OpenAI Whisper Accuracy (Tflite, Whisper.CPP and Large-V2)

Whisper popularity wave continues. Many projects appear for whisper-based web services, whisper on mobile and so on. Some projects modify Whisper models and algorithms to improve speed and it raises questions about their accuracy. Here we tested couple of different project to demonstrate the effect those algorithmic modifications have on the accuracy.

There is some accuracy drop, but, accuracy is still extremely impressive. Note that the TFLite model of just 40Mb demonstrates extremely good performance even on complicated datasets.

The TFLite decoding is a bit slow though, about 0.5xRT on Intel CPU. With modern hardware accelerators (like M1 chip) the decoder runs quick enough even on mobile devices.

Whisper.cpp project is still in a very initial state. A lot of changes in algorithms (like 2x speedup for audio decoding, questionable practice) and issues with Python bindings (decoder object not reusable, memory corruption).

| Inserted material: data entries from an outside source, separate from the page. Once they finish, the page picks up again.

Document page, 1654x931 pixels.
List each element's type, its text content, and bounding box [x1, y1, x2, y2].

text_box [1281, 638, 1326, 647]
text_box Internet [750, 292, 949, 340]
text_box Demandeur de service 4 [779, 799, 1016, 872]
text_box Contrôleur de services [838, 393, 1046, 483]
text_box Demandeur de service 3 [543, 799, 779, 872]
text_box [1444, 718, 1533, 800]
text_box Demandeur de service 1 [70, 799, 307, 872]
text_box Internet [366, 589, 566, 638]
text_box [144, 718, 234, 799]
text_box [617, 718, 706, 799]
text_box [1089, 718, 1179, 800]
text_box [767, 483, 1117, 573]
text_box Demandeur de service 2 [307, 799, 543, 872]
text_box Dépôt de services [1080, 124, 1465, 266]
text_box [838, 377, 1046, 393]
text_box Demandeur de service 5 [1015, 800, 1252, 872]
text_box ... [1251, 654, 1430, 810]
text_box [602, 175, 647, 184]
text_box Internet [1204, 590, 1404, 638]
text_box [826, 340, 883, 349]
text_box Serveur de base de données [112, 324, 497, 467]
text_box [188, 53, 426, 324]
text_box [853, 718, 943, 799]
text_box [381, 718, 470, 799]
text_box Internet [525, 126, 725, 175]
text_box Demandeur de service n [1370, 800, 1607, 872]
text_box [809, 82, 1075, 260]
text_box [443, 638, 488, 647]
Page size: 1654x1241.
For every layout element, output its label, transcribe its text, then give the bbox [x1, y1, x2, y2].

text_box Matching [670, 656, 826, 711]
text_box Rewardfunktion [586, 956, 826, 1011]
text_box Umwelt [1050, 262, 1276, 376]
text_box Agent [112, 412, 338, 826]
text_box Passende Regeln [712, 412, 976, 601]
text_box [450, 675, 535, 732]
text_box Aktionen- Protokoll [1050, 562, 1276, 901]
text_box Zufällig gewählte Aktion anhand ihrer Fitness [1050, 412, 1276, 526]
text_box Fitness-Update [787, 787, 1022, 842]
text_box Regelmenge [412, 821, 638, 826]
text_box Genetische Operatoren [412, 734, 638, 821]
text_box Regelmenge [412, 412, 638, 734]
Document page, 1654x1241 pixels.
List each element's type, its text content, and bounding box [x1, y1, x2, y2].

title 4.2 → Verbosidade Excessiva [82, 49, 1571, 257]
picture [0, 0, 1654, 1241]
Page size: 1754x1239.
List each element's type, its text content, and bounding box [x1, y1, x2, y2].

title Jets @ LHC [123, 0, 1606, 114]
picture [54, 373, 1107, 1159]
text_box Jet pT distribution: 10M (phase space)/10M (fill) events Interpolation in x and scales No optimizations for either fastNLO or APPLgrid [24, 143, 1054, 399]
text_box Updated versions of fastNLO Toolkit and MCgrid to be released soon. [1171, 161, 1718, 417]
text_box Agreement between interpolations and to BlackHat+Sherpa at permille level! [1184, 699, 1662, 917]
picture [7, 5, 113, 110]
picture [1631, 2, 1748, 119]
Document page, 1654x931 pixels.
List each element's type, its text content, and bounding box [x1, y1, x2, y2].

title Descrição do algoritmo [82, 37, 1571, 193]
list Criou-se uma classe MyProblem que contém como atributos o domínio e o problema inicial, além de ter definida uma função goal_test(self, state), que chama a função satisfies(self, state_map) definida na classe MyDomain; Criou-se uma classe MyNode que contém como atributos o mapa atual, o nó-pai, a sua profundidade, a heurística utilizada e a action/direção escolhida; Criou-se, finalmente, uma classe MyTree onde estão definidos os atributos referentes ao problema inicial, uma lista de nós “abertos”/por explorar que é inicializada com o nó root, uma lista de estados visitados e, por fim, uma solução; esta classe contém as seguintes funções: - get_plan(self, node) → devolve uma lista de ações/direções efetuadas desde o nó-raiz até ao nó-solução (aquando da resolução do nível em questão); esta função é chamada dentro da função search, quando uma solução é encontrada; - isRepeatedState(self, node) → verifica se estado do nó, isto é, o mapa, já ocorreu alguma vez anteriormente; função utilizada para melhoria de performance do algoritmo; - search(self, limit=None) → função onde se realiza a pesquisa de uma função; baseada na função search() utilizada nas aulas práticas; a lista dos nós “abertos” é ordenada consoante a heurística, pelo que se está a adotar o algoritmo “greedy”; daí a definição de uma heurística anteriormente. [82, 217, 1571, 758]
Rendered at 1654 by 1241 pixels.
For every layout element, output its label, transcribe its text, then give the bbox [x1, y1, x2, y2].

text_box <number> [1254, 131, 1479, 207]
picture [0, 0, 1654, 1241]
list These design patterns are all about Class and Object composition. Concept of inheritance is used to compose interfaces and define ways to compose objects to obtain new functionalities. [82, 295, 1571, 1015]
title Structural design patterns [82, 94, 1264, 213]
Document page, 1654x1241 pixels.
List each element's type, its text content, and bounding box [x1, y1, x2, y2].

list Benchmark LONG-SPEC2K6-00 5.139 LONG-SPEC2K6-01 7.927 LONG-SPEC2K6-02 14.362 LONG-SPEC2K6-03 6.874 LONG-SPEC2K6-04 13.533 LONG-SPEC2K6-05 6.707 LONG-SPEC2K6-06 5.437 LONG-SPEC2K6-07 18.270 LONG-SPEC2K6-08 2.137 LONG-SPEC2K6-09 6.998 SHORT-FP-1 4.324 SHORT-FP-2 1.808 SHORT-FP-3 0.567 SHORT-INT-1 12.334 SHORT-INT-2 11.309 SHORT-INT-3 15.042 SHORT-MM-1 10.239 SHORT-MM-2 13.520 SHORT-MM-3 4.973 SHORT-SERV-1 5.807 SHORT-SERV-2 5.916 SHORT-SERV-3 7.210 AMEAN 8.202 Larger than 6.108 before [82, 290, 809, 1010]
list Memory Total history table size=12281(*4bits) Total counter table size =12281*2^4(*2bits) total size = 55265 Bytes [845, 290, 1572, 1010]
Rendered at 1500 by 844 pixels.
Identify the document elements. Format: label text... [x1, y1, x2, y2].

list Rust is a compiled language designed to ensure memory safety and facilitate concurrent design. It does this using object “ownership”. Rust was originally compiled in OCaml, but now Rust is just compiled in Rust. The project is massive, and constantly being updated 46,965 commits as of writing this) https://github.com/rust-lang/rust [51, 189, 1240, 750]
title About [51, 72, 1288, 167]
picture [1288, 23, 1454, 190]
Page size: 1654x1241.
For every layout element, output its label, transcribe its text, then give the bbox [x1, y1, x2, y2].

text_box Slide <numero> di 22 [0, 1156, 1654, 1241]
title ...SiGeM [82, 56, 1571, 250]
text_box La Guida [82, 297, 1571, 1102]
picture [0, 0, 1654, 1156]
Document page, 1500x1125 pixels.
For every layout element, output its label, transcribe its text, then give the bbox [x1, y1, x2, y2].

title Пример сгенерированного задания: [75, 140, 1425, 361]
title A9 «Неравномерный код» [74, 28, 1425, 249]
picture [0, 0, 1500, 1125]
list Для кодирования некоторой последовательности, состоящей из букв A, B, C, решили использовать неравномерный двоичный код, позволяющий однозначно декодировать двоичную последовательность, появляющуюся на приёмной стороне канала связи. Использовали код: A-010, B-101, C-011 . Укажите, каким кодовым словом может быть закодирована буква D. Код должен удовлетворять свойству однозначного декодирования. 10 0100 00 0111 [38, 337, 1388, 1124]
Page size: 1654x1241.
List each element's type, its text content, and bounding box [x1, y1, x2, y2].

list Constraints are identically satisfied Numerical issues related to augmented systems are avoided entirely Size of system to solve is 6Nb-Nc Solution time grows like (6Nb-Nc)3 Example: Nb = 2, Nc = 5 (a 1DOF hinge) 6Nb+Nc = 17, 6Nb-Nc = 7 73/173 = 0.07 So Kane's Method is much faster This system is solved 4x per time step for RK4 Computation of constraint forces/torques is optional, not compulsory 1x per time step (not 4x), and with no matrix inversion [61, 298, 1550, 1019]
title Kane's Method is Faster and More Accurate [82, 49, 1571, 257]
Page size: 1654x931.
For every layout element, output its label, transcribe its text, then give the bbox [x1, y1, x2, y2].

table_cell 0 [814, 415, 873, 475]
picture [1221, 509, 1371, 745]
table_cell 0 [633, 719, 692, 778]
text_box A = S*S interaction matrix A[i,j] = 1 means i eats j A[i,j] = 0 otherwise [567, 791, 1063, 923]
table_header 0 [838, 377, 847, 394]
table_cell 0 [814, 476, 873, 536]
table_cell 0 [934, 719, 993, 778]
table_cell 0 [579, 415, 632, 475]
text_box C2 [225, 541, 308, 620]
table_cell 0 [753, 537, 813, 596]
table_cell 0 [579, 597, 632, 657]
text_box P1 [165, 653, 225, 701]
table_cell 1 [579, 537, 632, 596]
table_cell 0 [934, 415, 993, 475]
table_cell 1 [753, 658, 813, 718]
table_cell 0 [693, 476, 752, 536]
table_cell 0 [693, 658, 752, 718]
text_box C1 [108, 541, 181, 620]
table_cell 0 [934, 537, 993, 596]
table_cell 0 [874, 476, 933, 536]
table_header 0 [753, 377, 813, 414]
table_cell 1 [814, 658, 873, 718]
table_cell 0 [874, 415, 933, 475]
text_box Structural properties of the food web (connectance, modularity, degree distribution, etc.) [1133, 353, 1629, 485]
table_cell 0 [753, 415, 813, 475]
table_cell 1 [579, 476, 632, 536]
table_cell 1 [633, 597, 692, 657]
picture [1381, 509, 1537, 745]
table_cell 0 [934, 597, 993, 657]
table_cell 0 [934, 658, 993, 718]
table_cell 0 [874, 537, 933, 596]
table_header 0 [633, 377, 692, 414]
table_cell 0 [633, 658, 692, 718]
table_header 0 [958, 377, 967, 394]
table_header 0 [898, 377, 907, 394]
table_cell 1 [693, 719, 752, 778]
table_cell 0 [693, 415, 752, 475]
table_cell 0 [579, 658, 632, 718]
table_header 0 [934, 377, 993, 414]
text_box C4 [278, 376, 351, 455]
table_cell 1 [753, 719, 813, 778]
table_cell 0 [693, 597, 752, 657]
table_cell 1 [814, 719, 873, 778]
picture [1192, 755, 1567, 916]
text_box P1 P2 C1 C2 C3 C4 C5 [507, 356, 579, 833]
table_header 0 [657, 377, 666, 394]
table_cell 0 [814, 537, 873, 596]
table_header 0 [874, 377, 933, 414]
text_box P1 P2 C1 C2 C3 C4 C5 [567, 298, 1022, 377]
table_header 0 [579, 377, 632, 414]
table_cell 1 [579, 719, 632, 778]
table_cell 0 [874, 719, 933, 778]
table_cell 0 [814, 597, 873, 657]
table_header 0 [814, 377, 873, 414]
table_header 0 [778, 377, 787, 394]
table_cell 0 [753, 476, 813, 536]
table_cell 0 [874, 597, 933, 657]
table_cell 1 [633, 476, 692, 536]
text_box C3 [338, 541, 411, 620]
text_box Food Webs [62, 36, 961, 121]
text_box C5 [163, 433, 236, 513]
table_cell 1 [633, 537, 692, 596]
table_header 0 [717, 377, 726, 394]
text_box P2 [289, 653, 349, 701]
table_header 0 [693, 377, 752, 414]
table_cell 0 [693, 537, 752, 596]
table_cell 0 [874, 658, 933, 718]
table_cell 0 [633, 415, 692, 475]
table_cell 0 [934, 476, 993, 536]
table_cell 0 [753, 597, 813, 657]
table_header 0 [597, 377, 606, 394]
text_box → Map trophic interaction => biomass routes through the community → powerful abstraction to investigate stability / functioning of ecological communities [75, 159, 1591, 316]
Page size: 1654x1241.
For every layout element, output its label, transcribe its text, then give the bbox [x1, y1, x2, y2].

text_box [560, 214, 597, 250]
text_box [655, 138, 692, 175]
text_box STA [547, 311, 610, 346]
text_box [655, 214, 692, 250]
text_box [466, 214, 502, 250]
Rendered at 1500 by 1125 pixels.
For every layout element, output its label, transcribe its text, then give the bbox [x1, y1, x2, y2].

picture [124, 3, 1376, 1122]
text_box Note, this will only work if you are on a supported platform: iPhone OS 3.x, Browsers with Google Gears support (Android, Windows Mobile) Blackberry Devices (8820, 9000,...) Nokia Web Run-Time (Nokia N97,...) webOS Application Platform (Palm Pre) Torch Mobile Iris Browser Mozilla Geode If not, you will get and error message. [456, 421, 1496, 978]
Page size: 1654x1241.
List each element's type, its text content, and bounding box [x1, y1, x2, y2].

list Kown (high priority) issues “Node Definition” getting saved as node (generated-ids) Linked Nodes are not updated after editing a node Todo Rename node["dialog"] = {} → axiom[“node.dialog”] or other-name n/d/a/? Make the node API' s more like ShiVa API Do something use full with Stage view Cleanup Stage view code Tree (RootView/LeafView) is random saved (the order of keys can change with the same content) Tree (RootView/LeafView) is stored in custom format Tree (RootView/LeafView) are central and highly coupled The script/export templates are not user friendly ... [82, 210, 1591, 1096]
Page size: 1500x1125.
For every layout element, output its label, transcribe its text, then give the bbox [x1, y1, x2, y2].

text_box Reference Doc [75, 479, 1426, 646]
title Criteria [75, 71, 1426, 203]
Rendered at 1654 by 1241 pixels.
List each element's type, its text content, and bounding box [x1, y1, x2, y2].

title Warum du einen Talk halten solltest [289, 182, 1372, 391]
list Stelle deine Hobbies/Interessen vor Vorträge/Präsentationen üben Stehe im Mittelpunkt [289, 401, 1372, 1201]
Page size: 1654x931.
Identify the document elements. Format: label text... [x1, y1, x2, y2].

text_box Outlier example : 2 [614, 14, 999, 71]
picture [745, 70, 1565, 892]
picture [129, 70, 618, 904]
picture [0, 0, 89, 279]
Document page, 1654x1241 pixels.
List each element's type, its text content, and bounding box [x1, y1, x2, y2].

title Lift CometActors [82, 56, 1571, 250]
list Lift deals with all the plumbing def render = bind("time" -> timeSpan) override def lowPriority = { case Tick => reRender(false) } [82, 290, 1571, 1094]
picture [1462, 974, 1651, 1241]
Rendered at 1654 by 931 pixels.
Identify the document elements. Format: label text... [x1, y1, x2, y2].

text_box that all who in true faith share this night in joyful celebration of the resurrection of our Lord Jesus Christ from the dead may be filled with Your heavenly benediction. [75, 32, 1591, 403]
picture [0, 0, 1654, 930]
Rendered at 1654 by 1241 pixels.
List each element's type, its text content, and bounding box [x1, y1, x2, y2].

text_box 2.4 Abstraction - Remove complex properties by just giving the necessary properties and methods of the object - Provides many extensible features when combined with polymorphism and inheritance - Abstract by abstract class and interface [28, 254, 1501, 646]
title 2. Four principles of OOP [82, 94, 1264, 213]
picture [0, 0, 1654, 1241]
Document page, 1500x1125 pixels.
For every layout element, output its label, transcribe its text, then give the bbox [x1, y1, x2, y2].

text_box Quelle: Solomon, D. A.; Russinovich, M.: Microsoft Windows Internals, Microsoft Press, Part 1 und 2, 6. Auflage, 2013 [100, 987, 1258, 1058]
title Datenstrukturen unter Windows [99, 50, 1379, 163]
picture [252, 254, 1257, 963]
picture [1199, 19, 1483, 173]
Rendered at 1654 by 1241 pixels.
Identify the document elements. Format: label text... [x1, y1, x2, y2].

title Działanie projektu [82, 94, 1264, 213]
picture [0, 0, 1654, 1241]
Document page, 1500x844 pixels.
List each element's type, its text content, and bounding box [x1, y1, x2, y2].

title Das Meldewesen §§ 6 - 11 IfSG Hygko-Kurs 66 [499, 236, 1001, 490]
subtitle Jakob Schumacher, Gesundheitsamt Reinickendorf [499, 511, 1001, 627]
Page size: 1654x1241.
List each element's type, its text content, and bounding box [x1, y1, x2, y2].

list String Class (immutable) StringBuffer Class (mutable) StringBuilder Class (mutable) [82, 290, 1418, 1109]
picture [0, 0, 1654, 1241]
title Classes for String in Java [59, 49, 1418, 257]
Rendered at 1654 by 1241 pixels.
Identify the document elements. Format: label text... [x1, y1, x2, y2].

Dataset Whisper TFLite Whisper CPP Whisper Tiny
Librispeech test-clean 6.3 6.6 7.0
Tedlium test 7.2 7.9 8.6
Google commands 34.4 100.0 33.9
Non-native speech 45.2 40.7 41.7
Children speech 9.7 13.2 10.4
Podcasts 16.7 16.3 17.0
Callcenter bot 17.6 20.8 22.0
Callcenter 1 45.0 43.1 45.9
Callcenter 2 34.3 31.9 33.4
Callcenter 3 43.3 38.4 40.7

We also tested https://huggingface.co/openai/whisper-large-v2 recently released Large-V2 model claimed to be more accurate. Surprisingly, it is visibly worse than the original V1 Version. Especially on short commands. Other users report it too, see here: https://github.com/openai/whisper/discussions/657

Dataset Whisper Large V1 Whisper Large V2
Librispeech test-clean 4.0 4.1
Tedlium test 6.5 9.1
Google commands 33.9 54.0
Non-native speech 18.7 18.8
Children speech 4.5 4.9
Podcasts 13.5 15.8
Callcenter bot 10.1 14.9
Callcenter 1 31.8 31.7
Callcenter 2 26.0 29.9
Callcenter 3 31.4 32.8

The big thing in Whisper is that it uses huge context. But the extent how accuracy degrades is not very clear. Here we can provide some numbers:

Dataset Whisper Large Segmented (3-5 seconds) Whisper Large Whole Files
Podcasts 13.5 11.6

You see the advantage of Whisper for long files is visible although probably not critical. As you also see above, accuracy of recognition of short commands is pretty bad. So it is not clear how Whisper will perform for realtime applications.

Lets continue with Whisperology. There are still many many questions how such a small model works so good.